We are also looking for an imminent intervention from U.S. President Donald Trump who on Tuesday said an aid package to rescue the sector was in the making.
"The likely decline in U.S. shale is a significant worry, with negative prices and a lack of storage or demand pointing towards a potentially catastrophic collapse for small oil producers in the U.S.," says IG's Mahony.
Trump tweeted Tuesday that he instructed the secretaries of the Energy and Treasury departments to "formulate a plan" to "make funds available" to help oil and gas companies.
No further details were announced, but Trump said the goal is to ensure that "these very important companies and jobs will be secured long into the future."
While we would not expect political actions to definitively end oil's woes we would expect it to inject some stability into the outlook for the sector, and potentially allow producers to significantly scale back activity.
There is also talk that the U.S. government would make their strategic storage reserve tanks available to producers to free up storage space; after all the dramatic drop below 0 in the May WTI contract on Monday was linked to storage issues.
Therefore, such a development might ease downside pressures in other contracts, and ultimately in the spot price.
However, others are more sceptical that the rout can be stabilised.
"It is needless to say that, at the point we stand, fixes to daily oil production would do nothing to better the mood in the oil market. With mounting worries that the global capacity to store tens of million barrels of extra oil per day is diminishing at an alarming pace, nothing less than a full halt in oil production would give a meaningful sigh of relief to this market," says Ipek Ozkardeskaya, analysts at Swissquote Bank.

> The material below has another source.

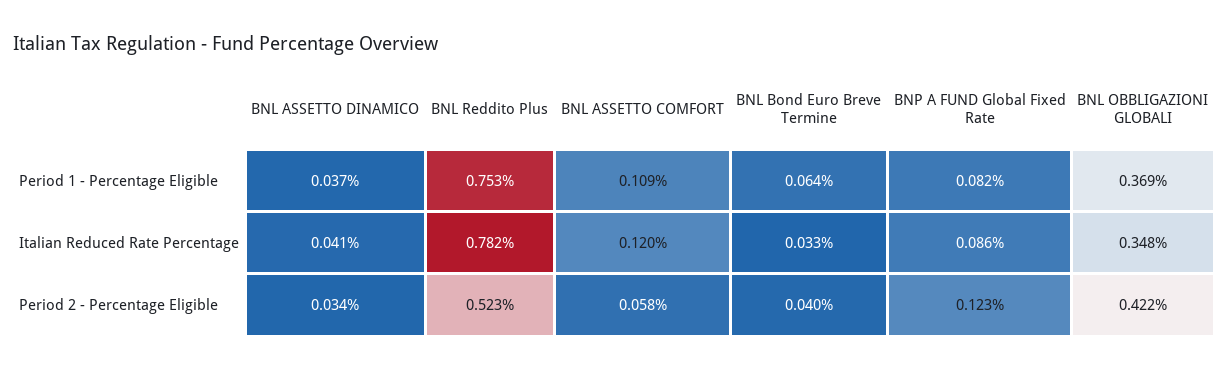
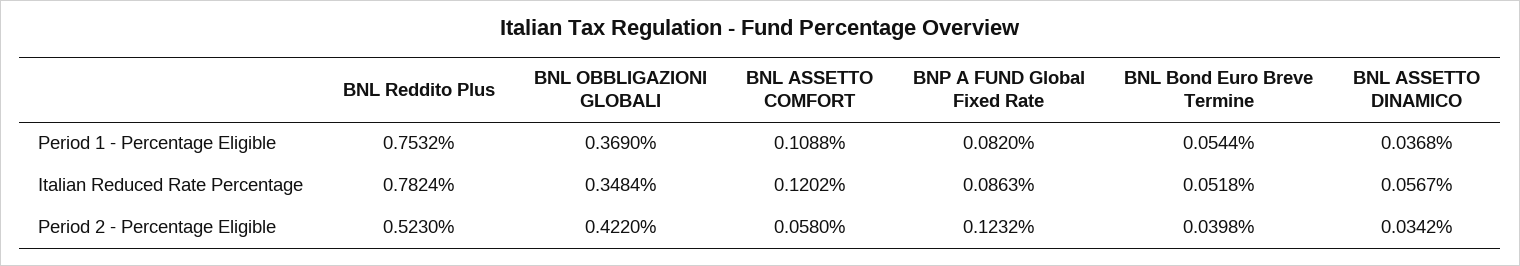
BNL Bond Euro Breve Termine, Period 1 - Percentage Eligible: 0.064 -> 0.0544
BNL ASSETTO DINAMICO, Italian Reduced Rate Percentage: 0.041 -> 0.0567
BNL Bond Euro Breve Termine, Italian Reduced Rate Percentage: 0.033 -> 0.0518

But Ozkardeskaya does make the point that the link between the rout in oil prices and falling equity prices - and by extension the Pound - is not set in stone. After all, falling oil prices do tend to act as a shock absorber for the global economy which will tend to benefit from lower prices.
"If losses in equities remain less than what we have seen a couple of weeks earlier, it is because the decline in oil prices is not bad for everyone per se. It is of course dreadful for oil producers and energy-heavy economies, but cheap oil is positive for the global economic recovery, as it should help boosting growth, together with massive fiscal and monetary measures deployed by governments worldwide," says Ozkardeskaya.
If stock markets start to ignore oil markets once more, we could see the recent recovery reassert itself, which should aid Sterling valuations.